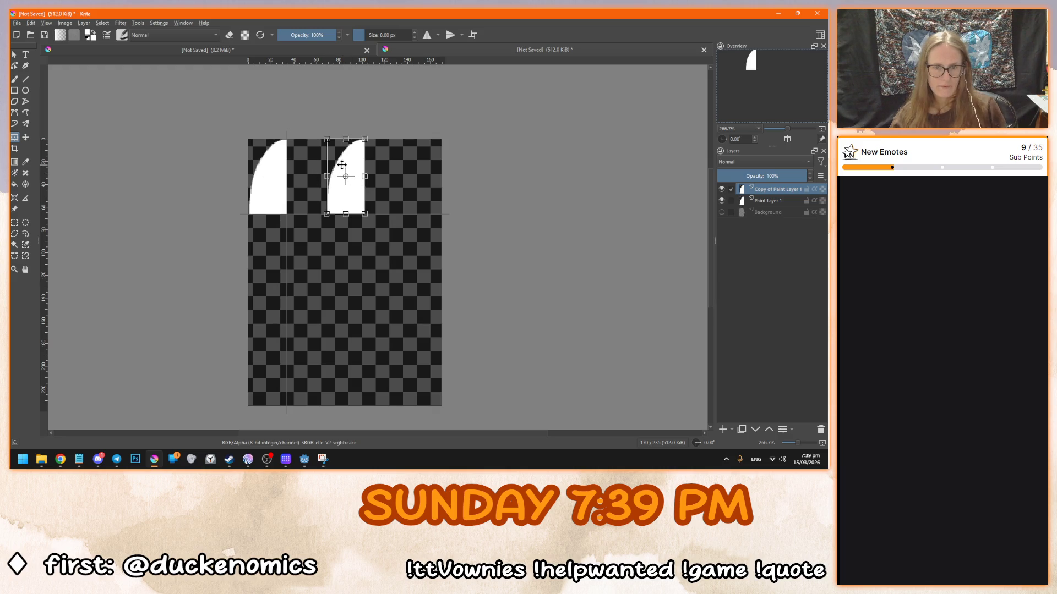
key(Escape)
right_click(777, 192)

---

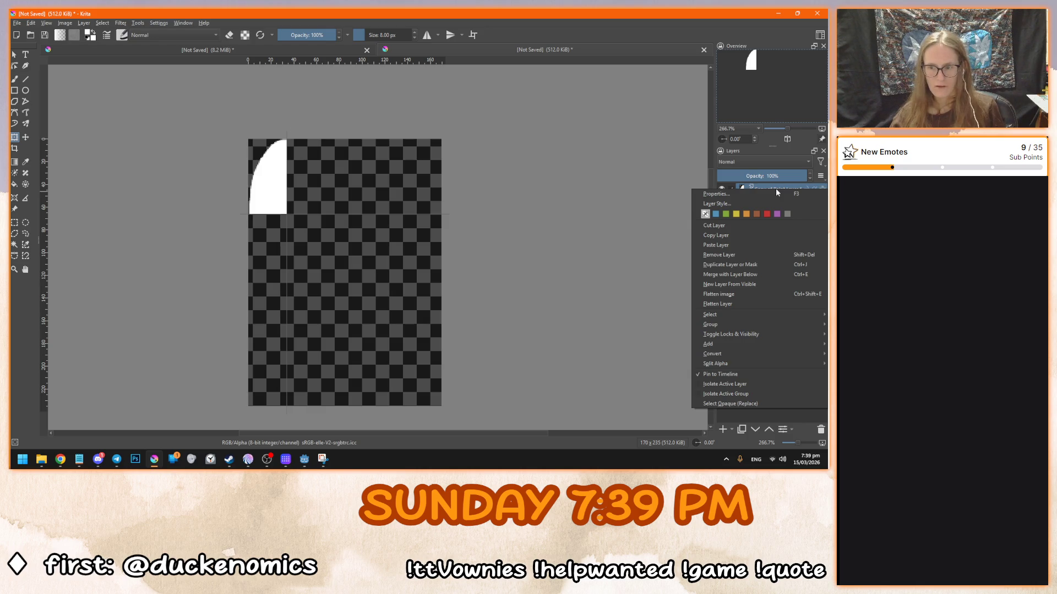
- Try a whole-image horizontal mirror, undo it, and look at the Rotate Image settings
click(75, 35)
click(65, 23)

...

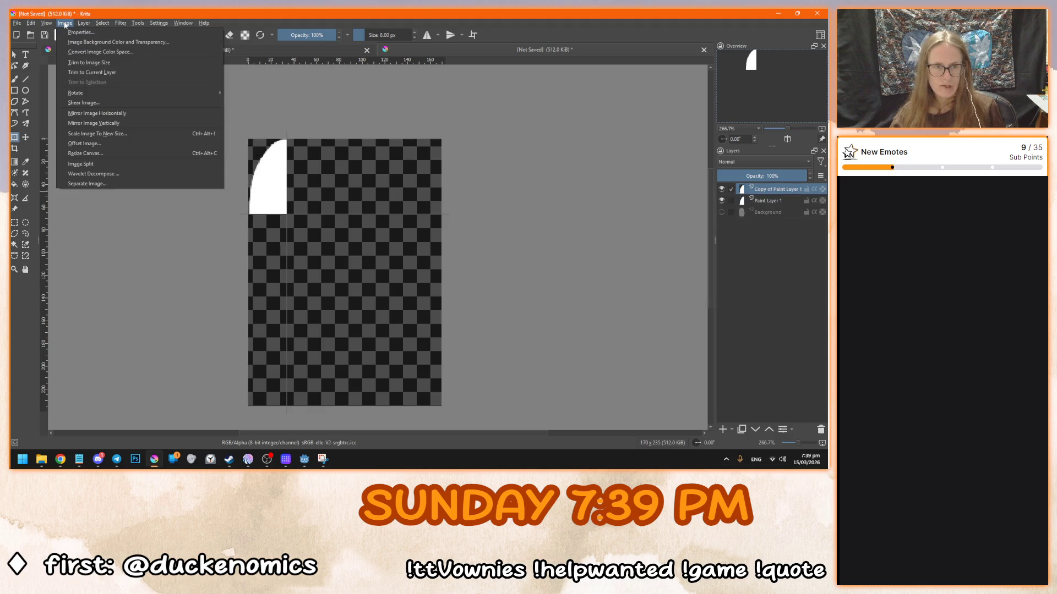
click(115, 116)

Aim of the exercise
Produce only the lines from the line containing "- Try a whole-image" through the line containing "click(65, 23)", inclusive of both, exactly as they stand in the entries above.

Exercise result
- Try a whole-image horizontal mirror, undo it, and look at the Rotate Image settings
click(75, 35)
click(65, 23)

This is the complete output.